С одной стороны, Малапарте полностью погружён в «стихию жизни», которую знает и чувствует изнутри, что позволяет ему подбирать и описывать даже самые малозаметные чёрточки тосканского характера, в разных углах которого люди живут наособицу, но, с другой, он подобен иностранцу, заносящему в блокнот необычные проявления местного люда.

«Проклятые тосканцы» стоят на двойном отчуждении - и этим особенно интересны, так как любой, даже самый проницаемый и проницательный турист, как бы он не был вышколен историей Италии и итальянского искусства, никогда не споткнётся о незримые излучения социума и природы, которые, по мысли Малапарте, и сформировали в Тоскане совершенно особый, законченный тип человека.

Ведь даже «обычные» итальянцы для них здесь другие.

Это весьма поэтическая (безотносительно к своей форме) книга с массой тончайших нюансов в характеристиках, ну, например, ветров, дующих в центральной Италии, особенностях наклона головы жителей Сиены, особенностях произношения гласных и согласных в разных городах и даже радужек в тосканских глазах, чьё зрение сформировано многовековой историей фресок.

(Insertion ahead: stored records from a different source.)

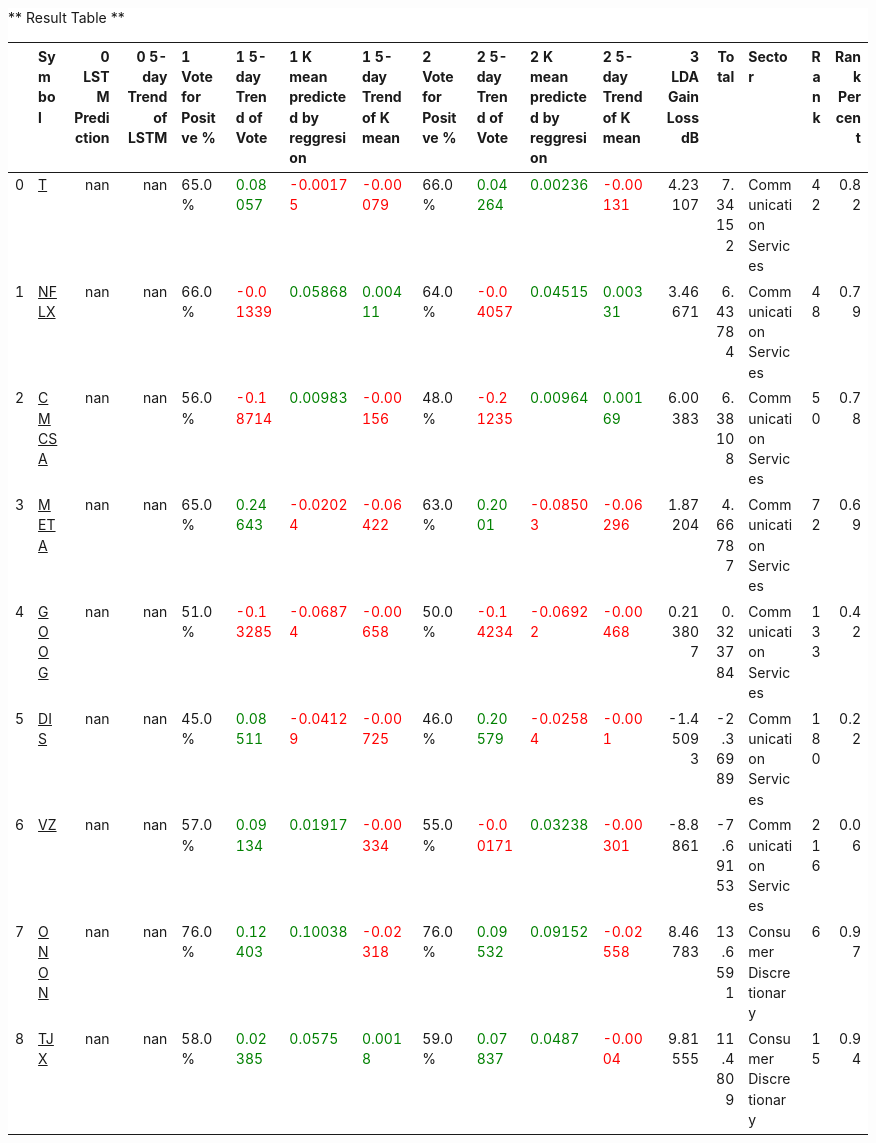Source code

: ** Result Table **

</details>

|     | Symbol                                                    |   0 LSTM Prediction |   0 5-day Trend of LSTM | 1 Vote for Positve %   | 1 5-day Trend of Vote                        | 1 K mean predicted by reggresion             | 1 5-day Trend of K mean                      | 2 Vote for Positve %   | 2 5-day Trend of Vote                        | 2 K mean predicted by reggresion             | 2 5-day Trend of K mean                      |   3 LDA Gain Loss dB |       Total | Sector                 |   Rank |   Rank Percent |
|----:|:----------------------------------------------------------|--------------------:|------------------------:|:-----------------------|:---------------------------------------------|:---------------------------------------------|:---------------------------------------------|:-----------------------|:---------------------------------------------|:---------------------------------------------|:---------------------------------------------|---------------------:|------------:|:-----------------------|-------:|---------------:|
|   0 | [T](https://finance.yahoo.com/quote/T/financials)         |                 nan |                     nan | 65.0%                  | <span style="color: green;"> 0.08057 </span> | <span style="color: red;"> -0.00175 </span>  | <span style="color: red;"> -0.00079 </span>  | 66.0%                  | <span style="color: green;"> 0.04264 </span> | <span style="color: green;"> 0.00236 </span> | <span style="color: red;"> -0.00131 </span>  |            4.23107   |   7.34152   | Communication Services |     42 |           0.82 |
|   1 | [NFLX](https://finance.yahoo.com/quote/NFLX/financials)   |                 nan |                     nan | 66.0%                  | <span style="color: red;"> -0.01339 </span>  | <span style="color: green;"> 0.05868 </span> | <span style="color: green;"> 0.00411 </span> | 64.0%                  | <span style="color: red;"> -0.04057 </span>  | <span style="color: green;"> 0.04515 </span> | <span style="color: green;"> 0.00331 </span> |            3.46671   |   6.43784   | Communication Services |     48 |           0.79 |
|   2 | [CMCSA](https://finance.yahoo.com/quote/CMCSA/financials) |                 nan |                     nan | 56.0%                  | <span style="color: red;"> -0.18714 </span>  | <span style="color: green;"> 0.00983 </span> | <span style="color: red;"> -0.00156 </span>  | 48.0%                  | <span style="color: red;"> -0.21235 </span>  | <span style="color: green;"> 0.00964 </span> | <span style="color: green;"> 0.00169 </span> |            6.00383   |   6.38108   | Communication Services |     50 |           0.78 |
|   3 | [META](https://finance.yahoo.com/quote/META/financials)   |                 nan |                     nan | 65.0%                  | <span style="color: green;"> 0.24643 </span> | <span style="color: red;"> -0.02024 </span>  | <span style="color: red;"> -0.06422 </span>  | 63.0%                  | <span style="color: green;"> 0.2001 </span>  | <span style="color: red;"> -0.08503 </span>  | <span style="color: red;"> -0.06296 </span>  |            1.87204   |   4.66787   | Communication Services |     72 |           0.69 |
|   4 | [GOOG](https://finance.yahoo.com/quote/GOOG/financials)   |                 nan |                     nan | 51.0%                  | <span style="color: red;"> -0.13285 </span>  | <span style="color: red;"> -0.06874 </span>  | <span style="color: red;"> -0.00658 </span>  | 50.0%                  | <span style="color: red;"> -0.14234 </span>  | <span style="color: red;"> -0.06922 </span>  | <span style="color: red;"> -0.00468 </span>  |            0.213807  |   0.323784  | Communication Services |    133 |           0.42 |
|   5 | [DIS](https://finance.yahoo.com/quote/DIS/financials)     |                 nan |                     nan | 45.0%                  | <span style="color: green;"> 0.08511 </span> | <span style="color: red;"> -0.04129 </span>  | <span style="color: red;"> -0.00725 </span>  | 46.0%                  | <span style="color: green;"> 0.20579 </span> | <span style="color: red;"> -0.02584 </span>  | <span style="color: red;"> -0.001 </span>    |           -1.45093   |  -2.36989   | Communication Services |    180 |           0.22 |
|   6 | [VZ](https://finance.yahoo.com/quote/VZ/financials)       |                 nan |                     nan | 57.0%                  | <span style="color: green;"> 0.09134 </span> | <span style="color: green;"> 0.01917 </span> | <span style="color: red;"> -0.00334 </span>  | 55.0%                  | <span style="color: red;"> -0.00171 </span>  | <span style="color: green;"> 0.03238 </span> | <span style="color: red;"> -0.00301 </span>  |           -8.8861    |  -7.69153   | Communication Services |    216 |           0.06 |
|   7 | [ONON](https://finance.yahoo.com/quote/ONON/financials)   |                 nan |                     nan | 76.0%                  | <span style="color: green;"> 0.12403 </span> | <span style="color: green;"> 0.10038 </span> | <span style="color: red;"> -0.02318 </span>  | 76.0%                  | <span style="color: green;"> 0.09532 </span> | <span style="color: green;"> 0.09152 </span> | <span style="color: red;"> -0.02558 </span>  |            8.46783   |  13.6591    | Consumer Discretionary |      6 |           0.97 |
|   8 | [TJX](https://finance.yahoo.com/quote/TJX/financials)     |                 nan |                     nan | 58.0%                  | <span style="color: green;"> 0.02385 </span> | <span style="color: green;"> 0.0575 </span>  | <span style="color: green;"> 0.0018 </span>  | 59.0%                  | <span style="color: green;"> 0.07837 </span> | <span style="color: green;"> 0.0487 </span>  | <span style="color: red;"> -0.0004 </span>   |            9.81555   |  11.4809    | Consumer Discretionary |     15 |           0.94 |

«Потом есть ещё менее значимый ветер, который вообще непонятно, что он такое, и неясно, какое название ему дать. Одни называют его «пьянчужка», другие - «сумасшедшенький», но большинство называет его «воробушек»: он прыгает, точно воробей, по полям и оврагам и ласкает лица домохозяек, чистит морды буйволов и лошадей, медные кувшины в колодцах и превращает виноградины в море блестящих глазок, которые смотрят на тебя из кущи листьев. Этот ветерок полезен оливковым деревьям, но никто не знает, откуда он.
Одни говорят, что он прилетает из Умбрии, другие - что из более далёких краёв, из Марке, а то и дальше. Но я бы сказал, что приходит он откуда-то из Перуджи, потому что он чистый, ясный и культурный ветер, от которого худеешь, и он делает тебя простым и порядочным. И только когда начинает он дуть с сумасшедшинкой, мне кажется, что пришёл он из тех краёв Умбрии, где прекрасно живут себе поживают сумасшедше из Губбио. Это ветер, который нравится жителям Сиены. Его можно увидеть на полотнах сиенских мастеров, ты чувствуешь его дуновение в местном произношении, в говоре святого Бернандино, ты чувствуешь, как он бежит, словно живая вода, по мраморным фасадам церквей и по стенам монастырей. Он нравится жителям Сиены точно так же, как жителям Ареццо и Виареджо нравятся либеччио, маремманцам - грекале, а сирокко нравится ворам и клятвоотступникам, бухим морякам и тосканцам со слабым здоровьем…» (119)

По этому отрывку видно, что всё здесь расшифровывается через всё - явления из разных пластов реальности (язык, живопись, ландшафт) смешиваются для описания, вроде бы, всё проницающего ветра, когда можно бегло, парой-другой слов, например, охарактеризовать бэкграунд соседской Перуджи - её ж от Сиены всего одна гора (точнее, холм) отделяет, но даже я видел с какой завистью и затаённой тоской жители Перуджи смотрят в сторону Тосканы.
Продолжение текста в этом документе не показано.